Life, alive, tags, names, cartoons, rejection, failure, stunted, railway, murder, telephones, vocabulary, boredom, judgment, gossip, commitment, roofs, doors, and walls, walls, walls.

4 thoughts on “Cosmological Constant

  1. Like! But, comments (effort ako haha kasi I’ve also been fascinated by the expanding universe idea for quite some time)

    “she clutched her thin blanket around herself, thinking to herself:
    The universe is expanding” -> closing in of space by blanket-clutching VS the expanding universe. Galing! I think this is the strongest bit in this text 🙂

    I’m wondering about the items you chose to catalogue in this text- to me they mostly seem random (1st, 2nd, & 3rd catalogues), which is kind of flat. Suggestion: put an order to them (from specific concrete things, naging general sa next catalogue, tas naging abstract)? Then again, randomness can reflect the disorderliness of the universe (but is the universe entirely ruled by chaos? hooo). Then again I worry about placing abstract things in the catalogue coz the universe is made of concrete objects: stars, dust, light – what human qualities do we ascribe to the universe (vomiting questions now) and why, even?

    Also: “she began to saw”? o_o’

    “convincing their heartstrings that dying and living were but emotions” -> sounds nice but imagining this happening, I ask: How? Di ko ma-visualize.

    Questions: in the beginning the persona is being comforted by the mum (“there’s nothing to fear”) but I wonder what was there to fear to begin with?

    Also, I think interesting ung 2nd segment kasi no mention of ze mum, but then, I don’t see it doing anything for the piece. Maybe it works as a gap (black hole, perhaps? Something that’s there but is just imperceptible by human vision?) but still…

    I like what you’re digging out here- chaos, order, how things drift/expand, require and/or create more space (and is that space good or bad?), the relationship between mum and daughter (naisip ko: daughter stars, aha! light-years) but I’m not sure exactly where the piece is going- but I like it, hence, comment-vomit. Maybe ask Miggy for physics related shiz? Or more research on the universe? Super epic potential monster prose poem 🙂 I hope my comments help- I want to see what you’re going to turn this thing into.

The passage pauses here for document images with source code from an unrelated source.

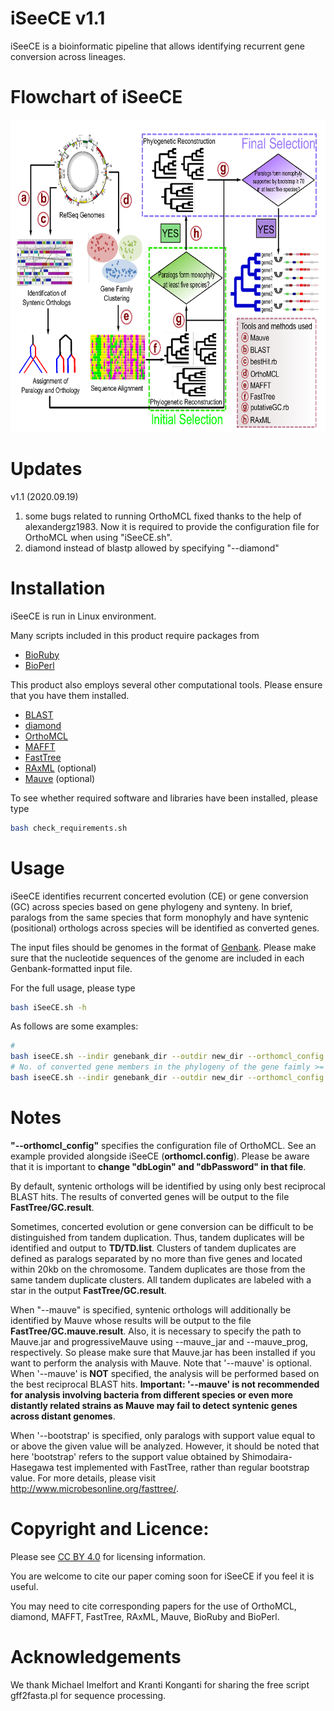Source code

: # iSeeCE v1.1

iSeeCE is a bioinformatic pipeline that allows identifying recurrent gene conversion across lineages.

# Flowchart of iSeeCE
<div style="display:table-cell; vertical-align:middle; text-align:center">
<img src=images/Flowchart.png width=800 height=500></img>
</div>

# Updates
v1.1 (2020.09.19)
1. some bugs related to running OrthoMCL fixed thanks to the help of alexandergz1983. Now it is required to provide the configuration file for OrthoMCL when using "iSeeCE.sh".
2. diamond instead of blastp allowed by specifying "--diamond"

# Installation
iSeeCE is run in Linux environment.

Many scripts included in this product require packages from
* [BioRuby](http://bioruby.org)
* [BioPerl](http://bioperl.org)

This product also employs several other computational tools. Please ensure that you have them installed.
* [BLAST](https://blast.ncbi.nlm.nih.gov/Blast.cgi)
* [diamond](http://www.diamondsearch.org/index.php)
* [OrthoMCL](http://orthomcl.org/orthomcl/) 
* [MAFFT](http://mafft.cbrc.jp/alignment/software/)
* [FastTree](http://darlinglab.org/blog/2015/03/23/not-so-fast-fasttree.html)
* [RAxML](https://sco.h-its.org/exelixis/software.html) (optional)
* [Mauve](http://darlinglab.org/mauve/mauve.html) (optional)

To see whether required software and libraries have been installed, please type 
```bash
bash check_requirements.sh
```

# Usage
iSeeCE identifies recurrent concerted evolution (CE) or gene conversion (GC) across species based on gene phylogeny and synteny. In brief, paralogs from the same species that form monophyly and have syntenic (positional) orthologs across species will be identified as converted genes.

The input files should be genomes in the format of [Genbank](https://www.ncbi.nlm.nih.gov/genbank/). Please make sure that the nucleotide sequences of the genome are included in each Genbank-formatted input file.

For the full usage, please type 
```bash
bash iSeeCE.sh -h
```

As follows are some examples:
```bash
#
bash iseeCE.sh --indir genebank_dir --outdir new_dir --orthomcl_config orthomcl_config_gile
# No. of converted gene members in the phylogeny of the gene faimly >= 8, each conversion event supported by bootstrap >= 0.9
bash iseeCE.sh --indir genebank_dir --outdir new_dir --orthomcl_config orthomcl_config_gile --gc_count_min 8 --bootstrap 0.9
```

# Notes
**"--orthomcl_config"** specifies the configuration file of OrthoMCL. See an example provided alongside iSeeCE (**orthomcl.config**). Please be aware that it is important to **change "dbLogin" and "dbPassword" in that file**.

By default, syntenic orthologs will be identified by using only best reciprocal BLAST hits. The results of converted genes will be output to the file **FastTree/GC.result**.

Sometimes, concerted evolution or gene conversion can be difficult to be distinguished from tandem duplication. Thus, tandem duplicates will be identified and output to **TD/TD.list**. Clusters of tandem duplicates are defined as paralogs separated by no more than five genes and located within 20kb on the chromosome. Tandem duplicates are those from the same tandem duplicate clusters. All tandem duplicates are labeled with a star in the output **FastTree/GC.result**.

When "--mauve" is specified, syntenic orthologs will additionally be identified by Mauve whose results will be output to the file **FastTree/GC.mauve.result**. Also, it is necessary to specify the path to Mauve.jar and progressiveMauve using --mauve_jar and --mauve_prog, respectively. So please make sure that Mauve.jar has been installed if you want to perform the analysis with Mauve. Note that '--mauve' is optional. When '--mauve' is **NOT** specified, the analysis will be performed based on the best reciprocal BLAST hits. **Important: '--mauve' is not recommended for analysis involving bacteria from different species or even more distantly related strains as Mauve may fail to detect syntenic genes across distant genomes**.

When '--bootstrap' is specified, only paralogs with support value equal to or above the given value will be analyzed. However, it should be noted that here 'bootstrap' refers to the support value obtained by Shimodaira-Hasegawa test implemented with FastTree, rather than regular bootstrap value. For more details, please visit http://www.microbesonline.org/fasttree/.

# Copyright and Licence:
Please see [CC BY 4.0](https://creativecommons.org/licenses/by/4.0/) for licensing information.

You are welcome to cite our paper coming soon for iSeeCE if you feel it is useful.

You may need to cite corresponding papers for the use of OrthoMCL, diamond, MAFFT, FastTree, RAxML, Mauve, BioRuby and BioPerl.

# Acknowledgements
We thank Michael Imelfort and Kranti Konganti for sharing the free script gff2fasta.pl for sequence processing.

    • Hi, Lyza! Super big thank you for your comments. This piece is so raw for now (grammatically, too! Thanks to you, have edited error to “began to see”), and originally was supposed to be the first chapter to something I’d already started at https://stillthehellkitten.wordpress.com/2012/03/17/a-preface-to-reduction/

      However, this piece morphed into something else entirely and as you successfully implied, it’s still very messy. I first got the idea watching Nat Geo’s Beyond the Cosmos, and one of the concepts that really pulled me in was Einstein’s cosmological constant, which I understand he had to keep in his equation for General Relativity (I only have a simple understanding of this, so going over to http://www.astro.ucla.edu/~wright/cosmo_constant.html may help).

      But to accept the idea of the universe expanding, one has to forego of the cosmological constant. I’d meant for the list of things (created here by the persona) to refer back to the index cards c/o the mother character, to establish order. The random factor, which you also successfully noted, is due to the fact that I’d let in too much spontaneity filter into the piece (so now, note to self about next items for a catalogue!)

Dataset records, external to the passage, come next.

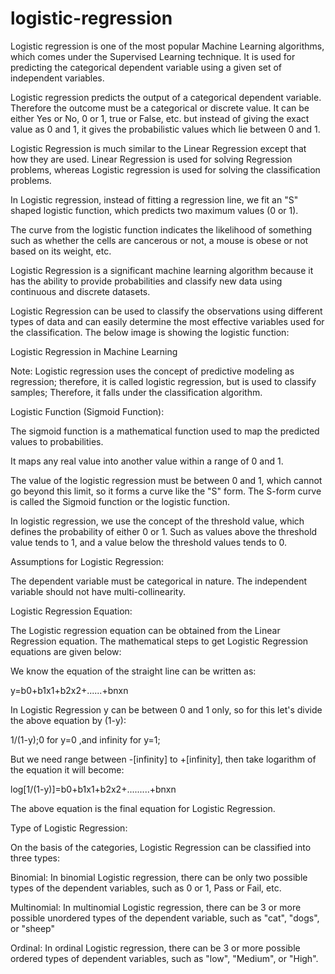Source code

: # logistic-regression
Logistic regression is one of the most popular Machine Learning algorithms, which comes under the Supervised Learning technique. It is used for predicting the categorical dependent variable using a given set of independent variables.

Logistic regression predicts the output of a categorical dependent variable. Therefore the outcome must be a categorical or discrete value. It can be either Yes or No, 0 or 1, true or False, etc. but instead of giving the exact value as 0 and 1, it gives the probabilistic values which lie between 0 and 1.

Logistic Regression is much similar to the Linear Regression except that how they are used. Linear Regression is used for solving Regression problems, whereas Logistic regression is used for solving the classification problems.

In Logistic regression, instead of fitting a regression line, we fit an "S" shaped logistic function, which predicts two maximum values (0 or 1).

The curve from the logistic function indicates the likelihood of something such as whether the cells are cancerous or not, a mouse is obese or not based on its weight, etc.

Logistic Regression is a significant machine learning algorithm because it has the ability to provide probabilities and classify new data using continuous and discrete datasets.

Logistic Regression can be used to classify the observations using different types of data and can easily determine the most effective variables used for the classification. The below image is showing the logistic function:

Logistic Regression in Machine Learning

Note: Logistic regression uses the concept of predictive modeling as regression; therefore, it is called logistic regression, but is used to classify samples; Therefore, it falls under the classification algorithm.

Logistic Function (Sigmoid Function):

The sigmoid function is a mathematical function used to map the predicted values to probabilities.

It maps any real value into another value within a range of 0 and 1.

The value of the logistic regression must be between 0 and 1, which cannot go beyond this limit, so it forms a curve like the "S" form. The S-form curve is called the Sigmoid function or the logistic function.

In logistic regression, we use the concept of the threshold value, which defines the probability of either 0 or 1. Such as values above the threshold value tends to 1, and a value below the threshold values tends to 0.

Assumptions for Logistic Regression:

The dependent variable must be categorical in nature.
The independent variable should not have multi-collinearity.

Logistic Regression Equation:

The Logistic regression equation can be obtained from the Linear Regression equation. The mathematical steps to get Logistic Regression equations are given below:

We know the equation of the straight line can be written as:

y=b0+b1x1+b2x2+......+bnxn

In Logistic Regression y can be between 0 and 1 only, so for this let's divide the above equation by (1-y):

1/(1-y);0 for y=0 ,and infinity for y=1;

But we need range between -[infinity] to +[infinity], then take logarithm of the equation it will become:

log[1/(1-y)]=b0+b1x1+b2x2+.........+bnxn

The above equation is the final equation for Logistic Regression.

Type of Logistic Regression:

On the basis of the categories, Logistic Regression can be classified into three types:

Binomial: In binomial Logistic regression, there can be only two possible types of the dependent variables, such as 0 or 1, Pass or Fail, etc.

Multinomial: In multinomial Logistic regression, there can be 3 or more possible unordered types of the dependent variable, such as "cat", "dogs", or "sheep"

Ordinal: In ordinal Logistic regression, there can be 3 or more possible ordered types of dependent variables, such as "low", "Medium", or "High".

      I am still mulling over the mother figure in the piece. Although I see your point in terms of her unclear contribution to the piece at most, I’d still like to explore it as I feel like it serves as a foothold for the piece, if not for the very persona behind it.

      All that being said, all of it merely meaning: OF COURSE YOUR COMMENTS HELPED!!!

      I will be posting a second draft of this soon. I would be glad of any more help with that, too!

      PS
      Sorry again for not being able to meet up with you last time! I will tell you the epic fail of my body when we see each other next. It’s kinda embarrassing :-S Hehehe.